New paradigm: How energy affects protein binding

Chaperones are proteins that assist in the folding and unfolding of large molecules like DNA or other protein complexes. One of the best-described chaperones are the heat-shock protein 70 family (Hsp70), which are widespread in the cell and are involved in key cellular processes such as RNA translation, protein trafficking, protein complex disassembly, protein breakdown, and cell signaling. All these processes involve the energy-driven, strong binding of Hsp70s to target proteins, but the crucial relationship between energy consumption and binding strength has remained undefined. Publishing in eLife, EPFL scientists have determined for the first time how energy consumption influences the binding of Hsp70’s to target proteins, offering a new understanding of biological processes in general.

Proteins are essential to the function of a cell, and their activity is often linked to their three-dimensional structure. The stability of this structure depends on chemical and physical interactions that are susceptible to excessive heat, pH changes in the interior of the cell, and the presence of certain chemicals. Such adverse conditions can affect protein structure and, consequently, protein function.

The chaperones are a group of specialized proteins that ensure that other proteins maintain their correct, functional structure, and also can help refold proteins whose structure has been affected. One chaperone family that has been studied intensely is the Hsp70 family. Like other chaperones, the Hsp70s need energy to perform their chaperoning work. In cells, this energy is made available from the breakdown of a molecule called adenosine triphosphate, or ATP.
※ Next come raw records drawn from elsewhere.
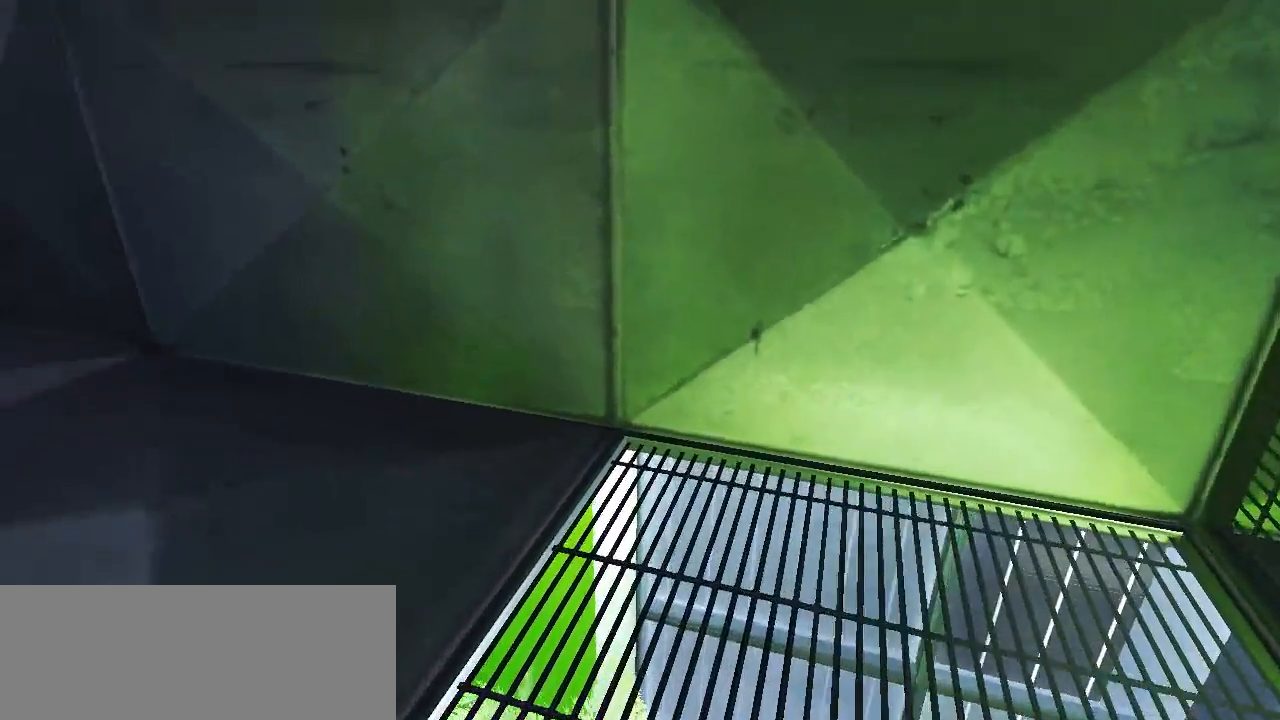
{"keys": ["w"], "events": []}
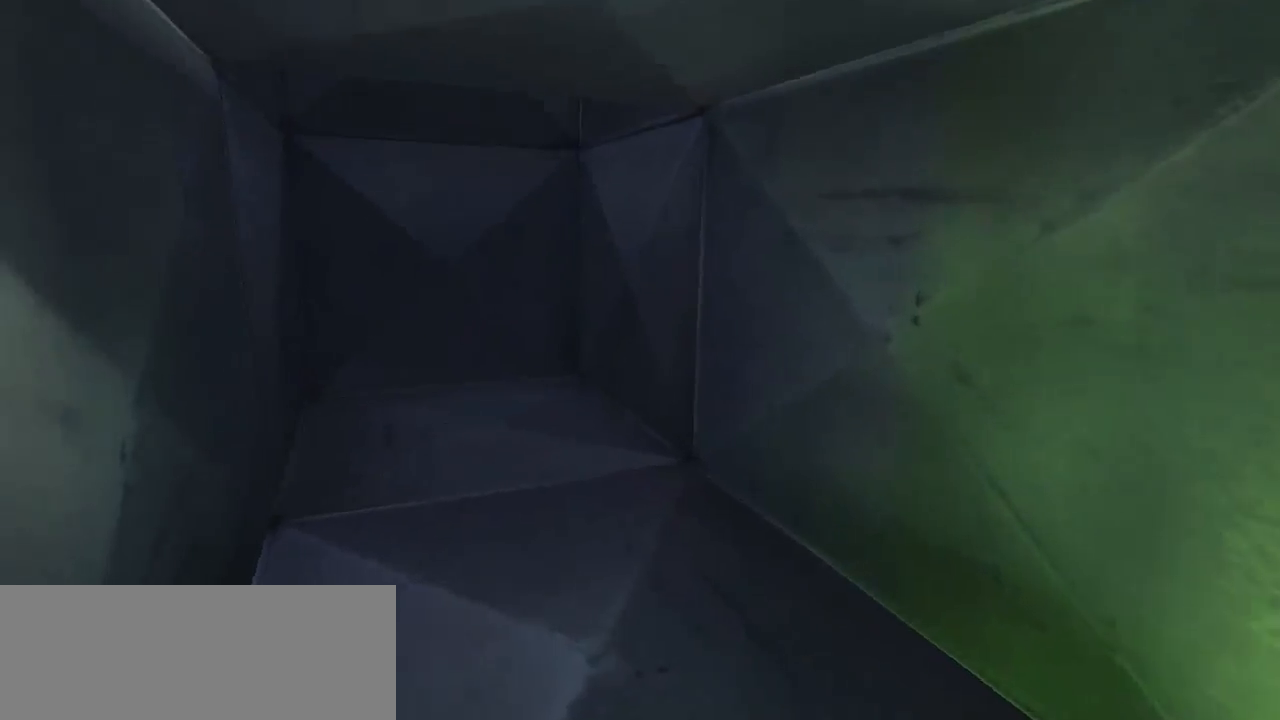
{"keys": ["w"], "events": []}
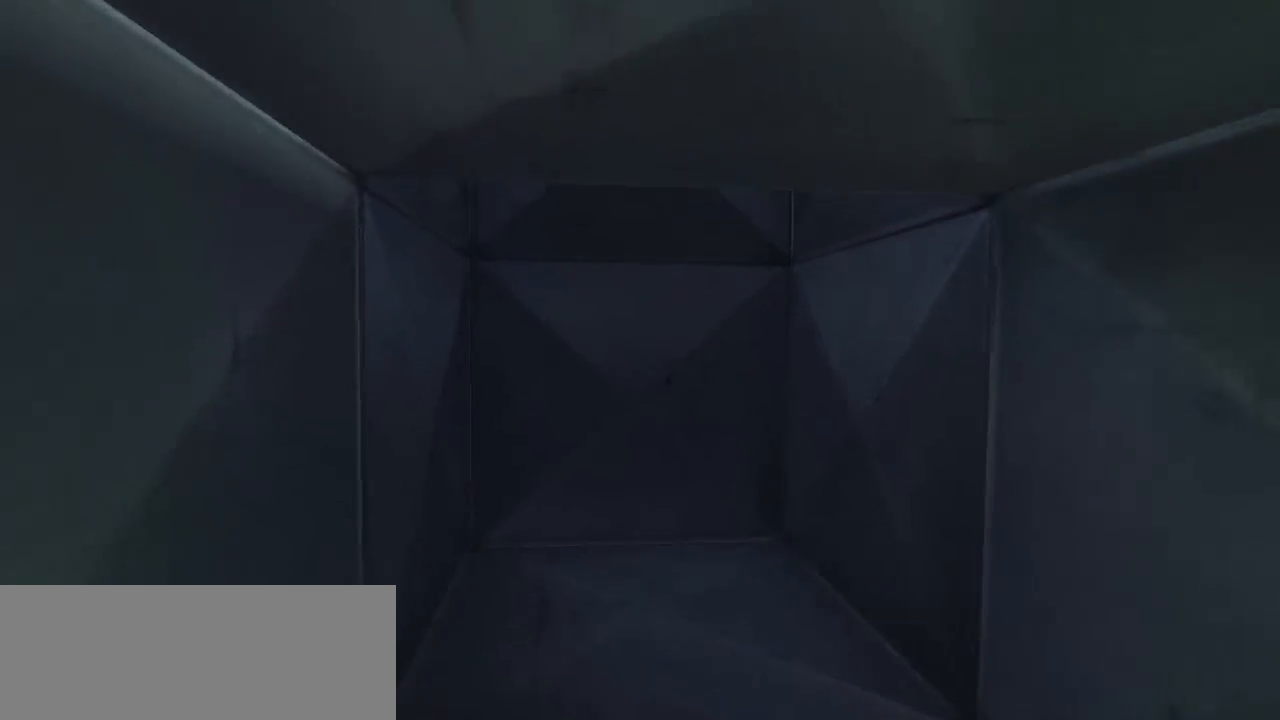
{"keys": ["w"], "events": []}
However, the exact way that Hsp70s work and use this energy is not fully understood. The main question is how Hsp70 binds to a protein to fold it up. Previous studies have shown that this binding is particularly effective when Hsp70 adopts different structures, which appear to be part of a complex cycle that is governed by ATP.

Now, Paolo De Los Rios and Alessandro Barducci at EPFL have discovered that the energy released from ATP breakdown allows a high-affinity binding between the Hsp70s and their target proteins. By developing a theoretical model for the kinetic properties of the Hsp70 chaperone family, the scientists propose that this ATP-driven binding takes place under normal cell conditions, but also requires an excess of Hsp70 proteins than target proteins as well as an extremely high rates of ATP energy production. In addition, the different 3D structures that Hsp70’s can take also show different kinetic properties that play a major role in achieving high-affinity binding.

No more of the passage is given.